▸ **TASK**:
Give only the number of lines below that contain the string "across", treating uppercase and lowercase as different.

▸ **Point correspondence tracking data**:
########
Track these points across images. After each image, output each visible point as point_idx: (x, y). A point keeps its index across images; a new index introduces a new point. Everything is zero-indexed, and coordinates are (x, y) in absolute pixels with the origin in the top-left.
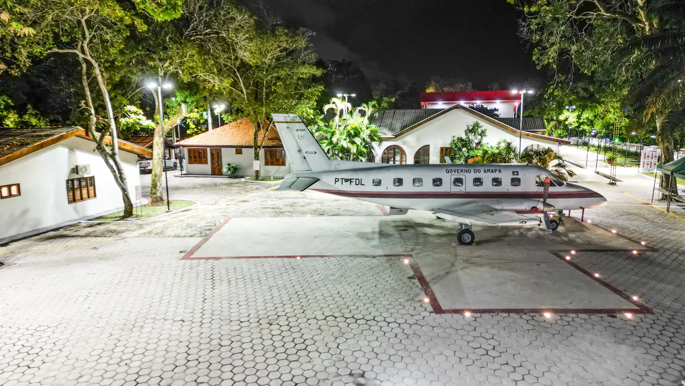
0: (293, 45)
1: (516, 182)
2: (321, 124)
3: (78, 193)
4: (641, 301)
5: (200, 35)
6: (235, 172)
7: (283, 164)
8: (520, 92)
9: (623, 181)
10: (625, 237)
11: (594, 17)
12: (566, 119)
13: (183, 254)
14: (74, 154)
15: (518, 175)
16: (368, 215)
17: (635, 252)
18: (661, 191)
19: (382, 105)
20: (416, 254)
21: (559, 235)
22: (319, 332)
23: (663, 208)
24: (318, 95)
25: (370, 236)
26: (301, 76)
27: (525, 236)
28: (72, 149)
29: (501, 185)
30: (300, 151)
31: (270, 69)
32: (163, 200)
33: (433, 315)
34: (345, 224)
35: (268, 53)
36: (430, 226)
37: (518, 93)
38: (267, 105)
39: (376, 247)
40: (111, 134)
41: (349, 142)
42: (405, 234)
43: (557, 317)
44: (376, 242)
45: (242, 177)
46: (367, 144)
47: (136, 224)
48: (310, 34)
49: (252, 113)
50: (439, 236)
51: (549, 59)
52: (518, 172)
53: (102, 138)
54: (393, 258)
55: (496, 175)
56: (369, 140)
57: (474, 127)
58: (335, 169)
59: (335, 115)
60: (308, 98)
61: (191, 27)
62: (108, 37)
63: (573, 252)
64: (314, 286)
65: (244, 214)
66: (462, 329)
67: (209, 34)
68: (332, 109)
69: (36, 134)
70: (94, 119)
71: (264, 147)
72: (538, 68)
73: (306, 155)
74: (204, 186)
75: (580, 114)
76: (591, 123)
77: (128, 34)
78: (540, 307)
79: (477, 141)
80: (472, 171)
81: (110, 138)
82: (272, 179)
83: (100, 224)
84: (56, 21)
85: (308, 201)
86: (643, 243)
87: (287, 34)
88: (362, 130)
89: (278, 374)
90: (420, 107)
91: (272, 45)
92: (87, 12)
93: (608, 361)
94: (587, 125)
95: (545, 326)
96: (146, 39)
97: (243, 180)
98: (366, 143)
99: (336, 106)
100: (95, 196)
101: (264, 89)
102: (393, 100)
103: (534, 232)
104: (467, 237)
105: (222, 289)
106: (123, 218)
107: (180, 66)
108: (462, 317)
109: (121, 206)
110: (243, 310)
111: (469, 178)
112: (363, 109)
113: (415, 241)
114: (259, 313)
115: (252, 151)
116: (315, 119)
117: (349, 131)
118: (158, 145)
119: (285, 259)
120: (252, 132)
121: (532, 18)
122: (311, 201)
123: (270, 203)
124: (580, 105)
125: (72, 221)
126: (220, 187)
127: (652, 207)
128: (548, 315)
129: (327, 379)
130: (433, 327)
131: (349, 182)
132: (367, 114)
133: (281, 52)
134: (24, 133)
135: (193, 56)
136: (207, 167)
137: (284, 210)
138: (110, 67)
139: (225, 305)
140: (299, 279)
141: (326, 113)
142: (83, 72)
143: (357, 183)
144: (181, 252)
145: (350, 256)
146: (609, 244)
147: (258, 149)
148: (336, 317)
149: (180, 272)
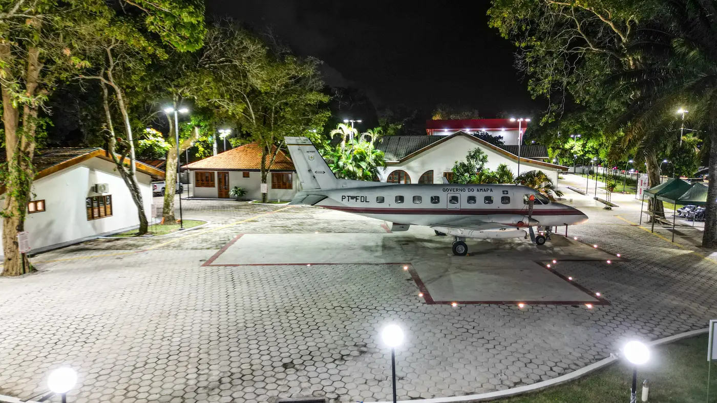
########
▸ **FINISHED EXERCISE**:
1